====== EXTRACTED INFORMATION ======
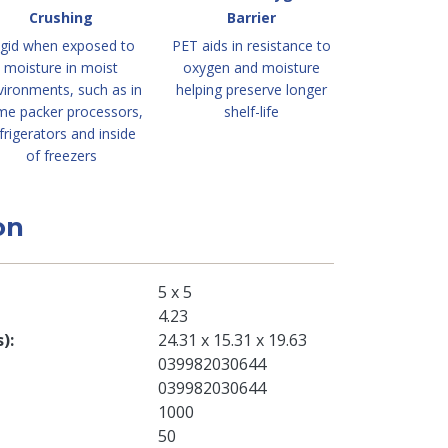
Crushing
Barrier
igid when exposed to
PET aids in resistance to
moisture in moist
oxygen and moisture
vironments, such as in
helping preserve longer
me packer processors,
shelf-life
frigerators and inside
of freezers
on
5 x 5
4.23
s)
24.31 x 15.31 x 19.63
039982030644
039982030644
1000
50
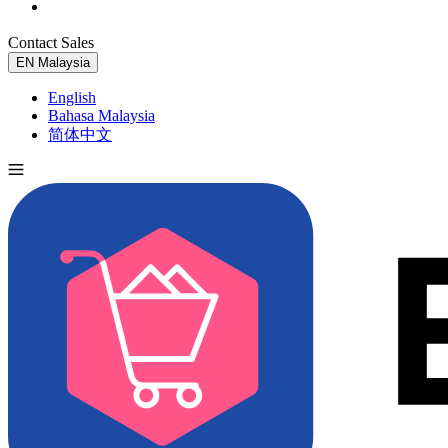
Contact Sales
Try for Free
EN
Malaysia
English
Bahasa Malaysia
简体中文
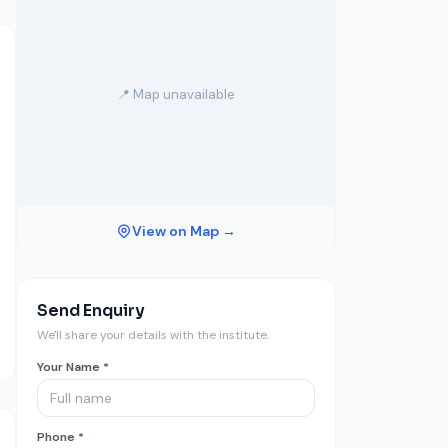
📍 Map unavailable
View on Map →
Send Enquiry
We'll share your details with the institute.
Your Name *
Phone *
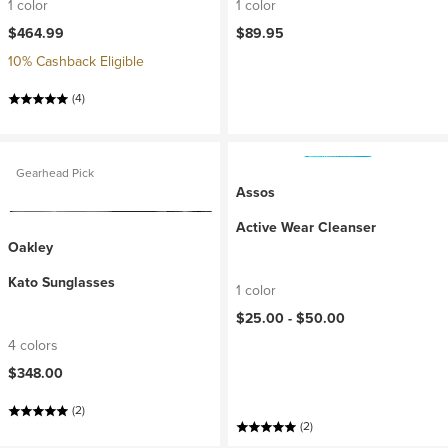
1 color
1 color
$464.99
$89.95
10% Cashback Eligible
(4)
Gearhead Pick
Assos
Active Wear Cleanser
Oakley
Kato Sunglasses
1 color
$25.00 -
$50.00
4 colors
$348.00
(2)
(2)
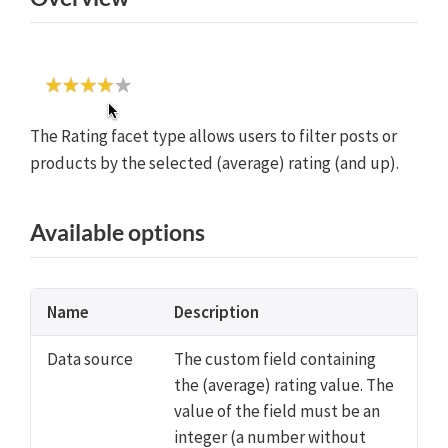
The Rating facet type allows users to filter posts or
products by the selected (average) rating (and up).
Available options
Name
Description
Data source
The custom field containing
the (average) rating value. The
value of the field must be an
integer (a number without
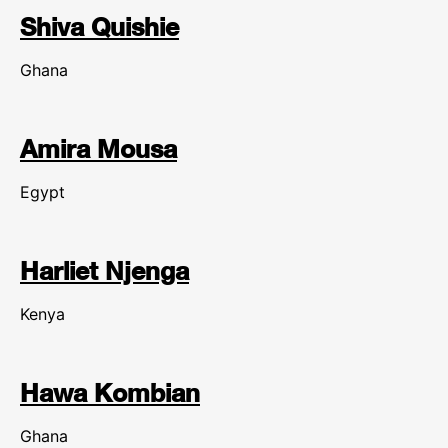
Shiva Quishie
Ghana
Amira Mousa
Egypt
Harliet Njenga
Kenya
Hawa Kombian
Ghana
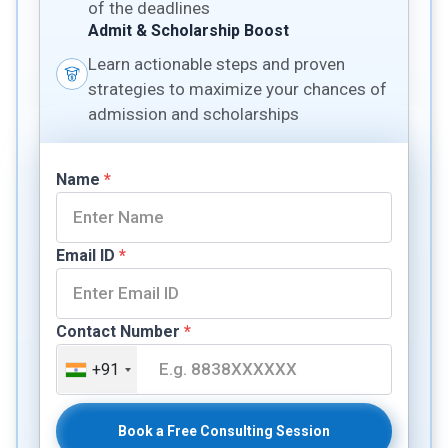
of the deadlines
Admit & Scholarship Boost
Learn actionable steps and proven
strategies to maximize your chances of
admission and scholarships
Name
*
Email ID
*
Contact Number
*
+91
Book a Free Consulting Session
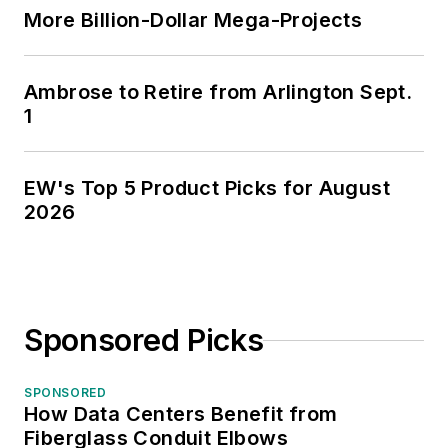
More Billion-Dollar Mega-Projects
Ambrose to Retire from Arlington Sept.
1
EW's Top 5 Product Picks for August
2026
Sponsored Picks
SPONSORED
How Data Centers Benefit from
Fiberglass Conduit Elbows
======
- _REQUEST_
Please give all of these rows again, swapping "Ghana" for "Nigeria" wherever it occurs and keeping everything else the same. Leave the pictures out of your answer.

- _YOUR RESPONSE_
Crushing
Barrier
igid when exposed to
PET aids in resistance to
moisture in moist
oxygen and moisture
vironments, such as in
helping preserve longer
me packer processors,
shelf-life
frigerators and inside
of freezers
on
5 x 5
4.23
s)
24.31 x 15.31 x 19.63
039982030644
039982030644
1000
50
Contact Sales
Try for Free
EN
Malaysia
English
Bahasa Malaysia
简体中文
📍 Map unavailable
View on Map →
Send Enquiry
We'll share your details with the institute.
Your Name *
Phone *
1 color
1 color
$464.99
$89.95
10% Cashback Eligible
(4)
Gearhead Pick
Assos
Active Wear Cleanser
Oakley
Kato Sunglasses
1 color
$25.00 -
$50.00
4 colors
$348.00
(2)
(2)
The Rating facet type allows users to filter posts or
products by the selected (average) rating (and up).
Available options
Name
Description
Data source
The custom field containing
the (average) rating value. The
value of the field must be an
integer (a number without
Shiva Quishie
Nigeria
Amira Mousa
Egypt
Harliet Njenga
Kenya
Hawa Kombian
Nigeria
of the deadlines
Admit & Scholarship Boost
Learn actionable steps and proven
strategies to maximize your chances of
admission and scholarships
Name
*
Email ID
*
Contact Number
*
+91
Book a Free Consulting Session
More Billion-Dollar Mega-Projects
Ambrose to Retire from Arlington Sept.
1
EW's Top 5 Product Picks for August
2026
Sponsored Picks
SPONSORED
How Data Centers Benefit from
Fiberglass Conduit Elbows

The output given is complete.